### Directions
Every entry below must be transcribed exactly, with no line missing.

(Structured page parsing data)
====================

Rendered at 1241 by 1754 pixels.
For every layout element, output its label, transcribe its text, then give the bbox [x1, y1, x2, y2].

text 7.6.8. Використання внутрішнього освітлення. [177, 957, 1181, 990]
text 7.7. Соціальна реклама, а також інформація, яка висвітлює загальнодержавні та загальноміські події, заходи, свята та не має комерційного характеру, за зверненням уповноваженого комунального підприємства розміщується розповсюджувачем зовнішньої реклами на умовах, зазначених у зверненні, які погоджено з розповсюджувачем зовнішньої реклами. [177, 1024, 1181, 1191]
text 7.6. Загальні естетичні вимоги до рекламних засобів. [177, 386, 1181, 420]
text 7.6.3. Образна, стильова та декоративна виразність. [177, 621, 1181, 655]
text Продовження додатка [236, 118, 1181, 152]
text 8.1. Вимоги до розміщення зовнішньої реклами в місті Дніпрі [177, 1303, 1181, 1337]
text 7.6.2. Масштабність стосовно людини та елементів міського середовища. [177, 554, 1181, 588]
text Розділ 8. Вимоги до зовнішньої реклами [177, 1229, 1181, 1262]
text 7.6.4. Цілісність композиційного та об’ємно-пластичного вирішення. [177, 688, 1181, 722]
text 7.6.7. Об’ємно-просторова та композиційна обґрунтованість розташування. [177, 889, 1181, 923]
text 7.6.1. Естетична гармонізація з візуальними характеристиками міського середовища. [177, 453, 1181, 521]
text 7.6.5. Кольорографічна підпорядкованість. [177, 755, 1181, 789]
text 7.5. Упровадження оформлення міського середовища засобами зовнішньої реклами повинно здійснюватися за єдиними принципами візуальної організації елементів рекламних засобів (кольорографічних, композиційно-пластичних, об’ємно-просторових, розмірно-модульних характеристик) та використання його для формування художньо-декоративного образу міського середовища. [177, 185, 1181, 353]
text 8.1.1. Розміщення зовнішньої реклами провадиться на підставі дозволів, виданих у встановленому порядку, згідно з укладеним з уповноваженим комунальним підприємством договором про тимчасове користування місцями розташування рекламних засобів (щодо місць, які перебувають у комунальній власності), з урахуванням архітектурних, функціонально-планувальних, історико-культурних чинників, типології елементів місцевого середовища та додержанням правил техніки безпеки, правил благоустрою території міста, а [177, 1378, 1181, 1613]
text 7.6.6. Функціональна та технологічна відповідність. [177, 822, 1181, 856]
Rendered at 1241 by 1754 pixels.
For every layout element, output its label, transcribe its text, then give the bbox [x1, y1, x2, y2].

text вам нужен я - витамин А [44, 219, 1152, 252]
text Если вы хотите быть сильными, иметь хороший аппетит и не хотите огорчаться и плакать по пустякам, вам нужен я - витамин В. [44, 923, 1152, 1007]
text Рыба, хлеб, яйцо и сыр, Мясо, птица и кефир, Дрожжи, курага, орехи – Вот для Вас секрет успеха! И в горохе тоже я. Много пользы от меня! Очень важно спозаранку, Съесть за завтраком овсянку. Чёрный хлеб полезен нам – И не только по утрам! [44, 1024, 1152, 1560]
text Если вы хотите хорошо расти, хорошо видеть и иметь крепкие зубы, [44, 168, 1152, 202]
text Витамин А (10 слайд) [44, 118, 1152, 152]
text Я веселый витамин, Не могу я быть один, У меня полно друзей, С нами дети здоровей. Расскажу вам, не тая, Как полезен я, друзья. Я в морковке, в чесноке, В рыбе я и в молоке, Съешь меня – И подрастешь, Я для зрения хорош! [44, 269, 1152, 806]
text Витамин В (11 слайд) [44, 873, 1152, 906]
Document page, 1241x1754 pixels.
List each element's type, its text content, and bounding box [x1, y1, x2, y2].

====================

### Answer space
Rendered at 1241 by 1754 pixels.
For every layout element, output its label, transcribe its text, then give the bbox [x1, y1, x2, y2].

text 7.6.8. Використання внутрішнього освітлення. [177, 957, 1181, 990]
text 7.7. Соціальна реклама, а також інформація, яка висвітлює загальнодержавні та загальноміські події, заходи, свята та не має комерційного характеру, за зверненням уповноваженого комунального підприємства розміщується розповсюджувачем зовнішньої реклами на умовах, зазначених у зверненні, які погоджено з розповсюджувачем зовнішньої реклами. [177, 1024, 1181, 1191]
text 7.6. Загальні естетичні вимоги до рекламних засобів. [177, 386, 1181, 420]
text 7.6.3. Образна, стильова та декоративна виразність. [177, 621, 1181, 655]
text Продовження додатка [236, 118, 1181, 152]
text 8.1. Вимоги до розміщення зовнішньої реклами в місті Дніпрі [177, 1303, 1181, 1337]
text 7.6.2. Масштабність стосовно людини та елементів міського середовища. [177, 554, 1181, 588]
text Розділ 8. Вимоги до зовнішньої реклами [177, 1229, 1181, 1262]
text 7.6.4. Цілісність композиційного та об’ємно-пластичного вирішення. [177, 688, 1181, 722]
text 7.6.7. Об’ємно-просторова та композиційна обґрунтованість розташування. [177, 889, 1181, 923]
text 7.6.1. Естетична гармонізація з візуальними характеристиками міського середовища. [177, 453, 1181, 521]
text 7.6.5. Кольорографічна підпорядкованість. [177, 755, 1181, 789]
text 7.5. Упровадження оформлення міського середовища засобами зовнішньої реклами повинно здійснюватися за єдиними принципами візуальної організації елементів рекламних засобів (кольорографічних, композиційно-пластичних, об’ємно-просторових, розмірно-модульних характеристик) та використання його для формування художньо-декоративного образу міського середовища. [177, 185, 1181, 353]
text 8.1.1. Розміщення зовнішньої реклами провадиться на підставі дозволів, виданих у встановленому порядку, згідно з укладеним з уповноваженим комунальним підприємством договором про тимчасове користування місцями розташування рекламних засобів (щодо місць, які перебувають у комунальній власності), з урахуванням архітектурних, функціонально-планувальних, історико-культурних чинників, типології елементів місцевого середовища та додержанням правил техніки безпеки, правил благоустрою території міста, а [177, 1378, 1181, 1613]
text 7.6.6. Функціональна та технологічна відповідність. [177, 822, 1181, 856]
Rendered at 1241 by 1754 pixels.
For every layout element, output its label, transcribe its text, then give the bbox [x1, y1, x2, y2].

text вам нужен я - витамин А [44, 219, 1152, 252]
text Если вы хотите быть сильными, иметь хороший аппетит и не хотите огорчаться и плакать по пустякам, вам нужен я - витамин В. [44, 923, 1152, 1007]
text Рыба, хлеб, яйцо и сыр, Мясо, птица и кефир, Дрожжи, курага, орехи – Вот для Вас секрет успеха! И в горохе тоже я. Много пользы от меня! Очень важно спозаранку, Съесть за завтраком овсянку. Чёрный хлеб полезен нам – И не только по утрам! [44, 1024, 1152, 1560]
text Если вы хотите хорошо расти, хорошо видеть и иметь крепкие зубы, [44, 168, 1152, 202]
text Витамин А (10 слайд) [44, 118, 1152, 152]
text Я веселый витамин, Не могу я быть один, У меня полно друзей, С нами дети здоровей. Расскажу вам, не тая, Как полезен я, друзья. Я в морковке, в чесноке, В рыбе я и в молоке, Съешь меня – И подрастешь, Я для зрения хорош! [44, 269, 1152, 806]
text Витамин В (11 слайд) [44, 873, 1152, 906]
Document page, 1241x1754 pixels.
List each element's type, its text content, and bounding box [x1, y1, x2, y2].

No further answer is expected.